• [What needs to be done]:
Write the data out again exactly, with every picture removed.

----- Data records

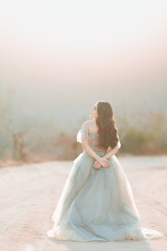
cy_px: 126
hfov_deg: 10.2
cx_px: 84
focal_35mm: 135
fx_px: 939
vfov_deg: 15.2
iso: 100
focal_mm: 135
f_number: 1.8
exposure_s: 1/2000
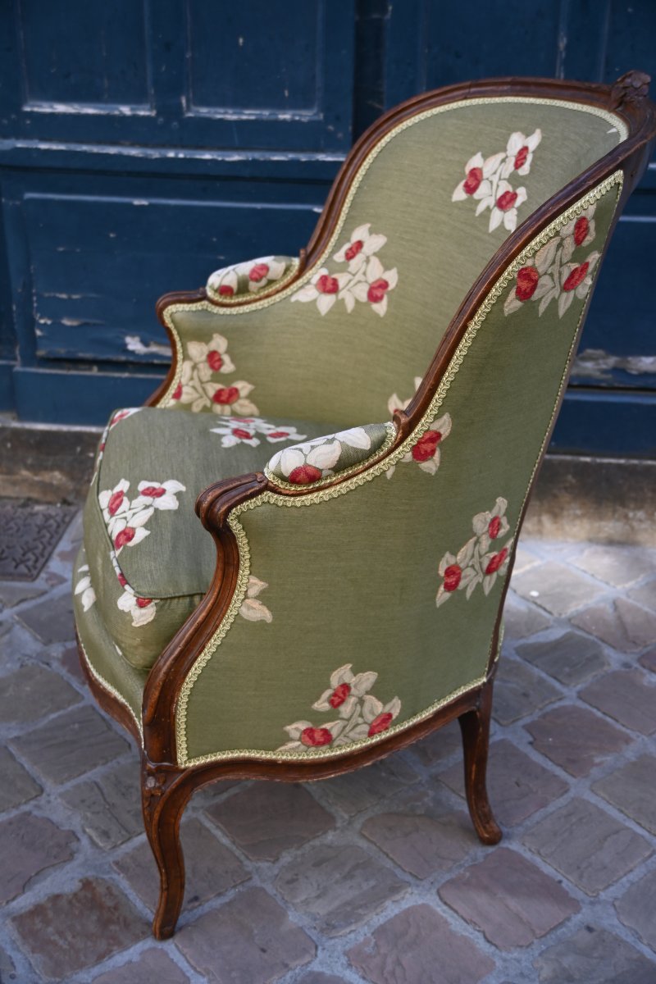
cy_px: 492
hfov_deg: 31.4
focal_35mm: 43
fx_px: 1168
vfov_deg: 45.7
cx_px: 328
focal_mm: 28.5
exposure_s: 1/250
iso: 250
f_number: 4
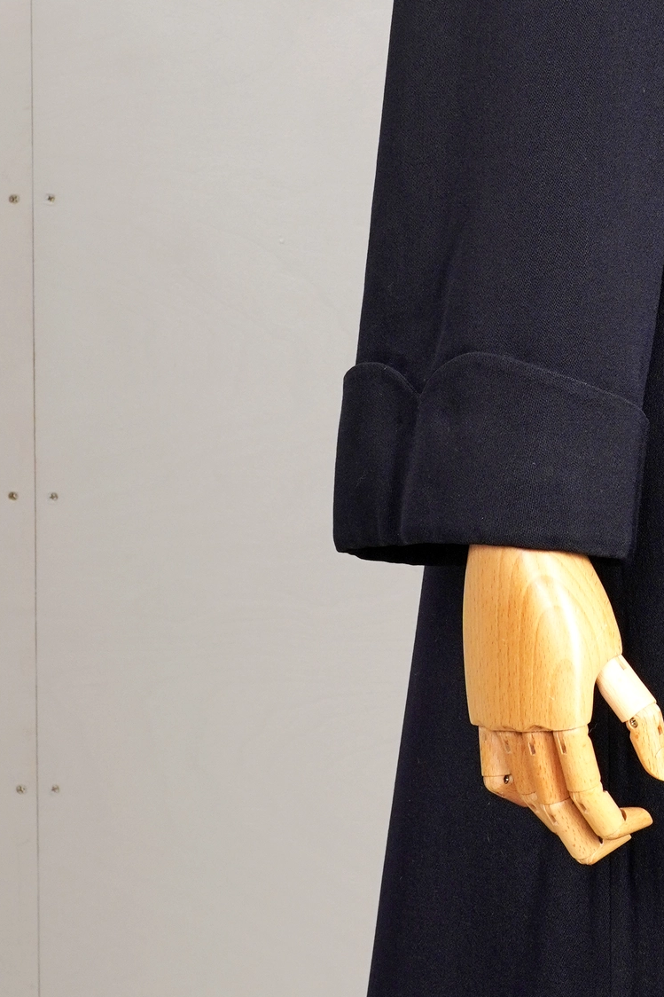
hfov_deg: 10.9
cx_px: 809
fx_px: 3404
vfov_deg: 16.6
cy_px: 321
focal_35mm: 123
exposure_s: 1/25
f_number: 7.1
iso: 320
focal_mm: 32
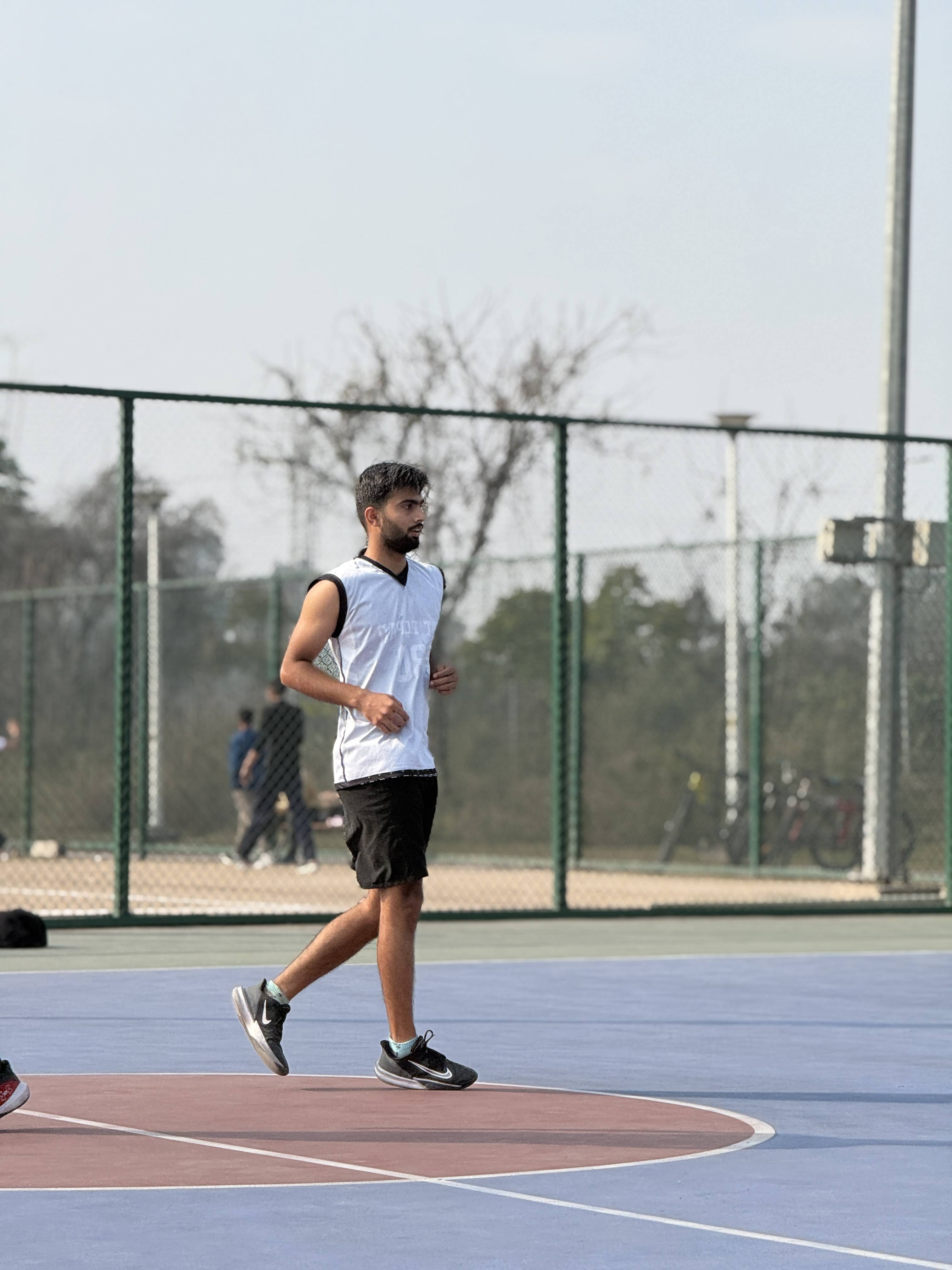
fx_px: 4400
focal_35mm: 120
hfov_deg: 12.3
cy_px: 635
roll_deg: +0.0
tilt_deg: +1.8
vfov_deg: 16.4
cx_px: 476
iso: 64
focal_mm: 15.66
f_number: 2.8
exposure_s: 1/1866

----------

• [Finished task]:
cy_px: 126
hfov_deg: 10.2
cx_px: 84
focal_35mm: 135
fx_px: 939
vfov_deg: 15.2
iso: 100
focal_mm: 135
f_number: 1.8
exposure_s: 1/2000
cy_px: 492
hfov_deg: 31.4
focal_35mm: 43
fx_px: 1168
vfov_deg: 45.7
cx_px: 328
focal_mm: 28.5
exposure_s: 1/250
iso: 250
f_number: 4
hfov_deg: 10.9
cx_px: 809
fx_px: 3404
vfov_deg: 16.6
cy_px: 321
focal_35mm: 123
exposure_s: 1/25
f_number: 7.1
iso: 320
focal_mm: 32
fx_px: 4400
focal_35mm: 120
hfov_deg: 12.3
cy_px: 635
roll_deg: +0.0
tilt_deg: +1.8
vfov_deg: 16.4
cx_px: 476
iso: 64
focal_mm: 15.66
f_number: 2.8
exposure_s: 1/1866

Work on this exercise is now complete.